** Records supplied follows **

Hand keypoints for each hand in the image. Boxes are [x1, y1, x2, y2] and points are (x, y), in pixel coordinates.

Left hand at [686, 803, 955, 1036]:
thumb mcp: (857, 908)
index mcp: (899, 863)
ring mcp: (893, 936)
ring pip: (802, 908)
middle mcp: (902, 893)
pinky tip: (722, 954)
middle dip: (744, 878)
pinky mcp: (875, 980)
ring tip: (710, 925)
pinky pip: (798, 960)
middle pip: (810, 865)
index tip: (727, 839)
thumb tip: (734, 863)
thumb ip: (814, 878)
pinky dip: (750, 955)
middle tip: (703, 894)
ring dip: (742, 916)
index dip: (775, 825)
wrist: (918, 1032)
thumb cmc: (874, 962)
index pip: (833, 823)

** End of Records supplied **
** Records supplied follows **

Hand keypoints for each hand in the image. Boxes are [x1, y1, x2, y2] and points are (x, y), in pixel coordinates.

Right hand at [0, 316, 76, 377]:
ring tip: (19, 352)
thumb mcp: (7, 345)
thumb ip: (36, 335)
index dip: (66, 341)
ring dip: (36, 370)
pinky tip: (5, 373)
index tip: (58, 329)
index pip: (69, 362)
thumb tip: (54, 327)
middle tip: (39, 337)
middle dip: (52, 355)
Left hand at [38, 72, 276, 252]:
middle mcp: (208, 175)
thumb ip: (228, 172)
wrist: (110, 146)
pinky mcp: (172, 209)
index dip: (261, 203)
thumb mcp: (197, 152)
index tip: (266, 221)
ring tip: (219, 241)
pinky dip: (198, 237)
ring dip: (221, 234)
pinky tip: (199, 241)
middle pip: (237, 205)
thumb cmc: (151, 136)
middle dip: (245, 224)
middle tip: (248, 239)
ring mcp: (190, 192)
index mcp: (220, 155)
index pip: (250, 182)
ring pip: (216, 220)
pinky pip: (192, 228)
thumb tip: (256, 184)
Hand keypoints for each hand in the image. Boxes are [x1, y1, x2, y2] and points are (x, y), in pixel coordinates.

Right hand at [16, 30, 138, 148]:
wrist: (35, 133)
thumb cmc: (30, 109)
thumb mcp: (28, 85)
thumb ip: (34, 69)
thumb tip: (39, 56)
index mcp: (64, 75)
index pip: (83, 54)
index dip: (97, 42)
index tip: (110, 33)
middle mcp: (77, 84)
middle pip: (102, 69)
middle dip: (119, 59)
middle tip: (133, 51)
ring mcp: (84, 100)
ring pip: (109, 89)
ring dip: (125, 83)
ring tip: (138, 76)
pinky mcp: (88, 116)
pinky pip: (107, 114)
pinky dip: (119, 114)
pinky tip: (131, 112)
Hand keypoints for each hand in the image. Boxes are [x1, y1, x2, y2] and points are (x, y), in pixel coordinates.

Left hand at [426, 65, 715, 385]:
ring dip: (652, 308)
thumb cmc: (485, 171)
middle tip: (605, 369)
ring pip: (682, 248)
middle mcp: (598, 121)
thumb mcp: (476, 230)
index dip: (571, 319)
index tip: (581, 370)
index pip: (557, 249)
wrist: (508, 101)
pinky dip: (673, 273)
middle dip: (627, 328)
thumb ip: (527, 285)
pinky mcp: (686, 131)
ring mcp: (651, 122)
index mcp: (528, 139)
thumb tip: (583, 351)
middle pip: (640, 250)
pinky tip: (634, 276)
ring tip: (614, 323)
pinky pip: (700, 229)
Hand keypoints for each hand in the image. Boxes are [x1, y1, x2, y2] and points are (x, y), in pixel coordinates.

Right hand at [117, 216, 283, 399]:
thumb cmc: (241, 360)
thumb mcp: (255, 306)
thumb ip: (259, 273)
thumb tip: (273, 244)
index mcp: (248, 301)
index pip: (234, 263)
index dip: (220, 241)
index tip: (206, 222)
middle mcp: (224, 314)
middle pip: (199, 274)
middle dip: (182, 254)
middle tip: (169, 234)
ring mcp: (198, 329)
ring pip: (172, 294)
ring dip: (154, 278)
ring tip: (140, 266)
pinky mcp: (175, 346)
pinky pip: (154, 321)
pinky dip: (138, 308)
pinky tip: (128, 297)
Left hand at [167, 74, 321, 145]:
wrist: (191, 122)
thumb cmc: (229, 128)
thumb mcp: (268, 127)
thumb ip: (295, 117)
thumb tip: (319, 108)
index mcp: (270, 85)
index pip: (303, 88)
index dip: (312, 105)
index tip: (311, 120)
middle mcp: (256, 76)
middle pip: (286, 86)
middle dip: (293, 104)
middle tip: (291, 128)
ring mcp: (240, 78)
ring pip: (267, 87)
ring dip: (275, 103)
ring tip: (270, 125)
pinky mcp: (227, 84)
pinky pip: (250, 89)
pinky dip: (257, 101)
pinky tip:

** End of Records supplied **

● What is being asked:
Within the listing above, the range opens at the line with "ring tip: (219, 241)" and closes at the line with "ring pip: (216, 220)". Reproduce exactly the lines of that range, including both ends.

● Written response:
ring tip: (219, 241)
pinky dip: (198, 237)
ring dip: (221, 234)
pinky tip: (199, 241)
middle pip: (237, 205)
thumb cmc: (151, 136)
middle dip: (245, 224)
middle tip: (248, 239)
ring mcp: (190, 192)
index mcp: (220, 155)
index pip: (250, 182)
ring pip: (216, 220)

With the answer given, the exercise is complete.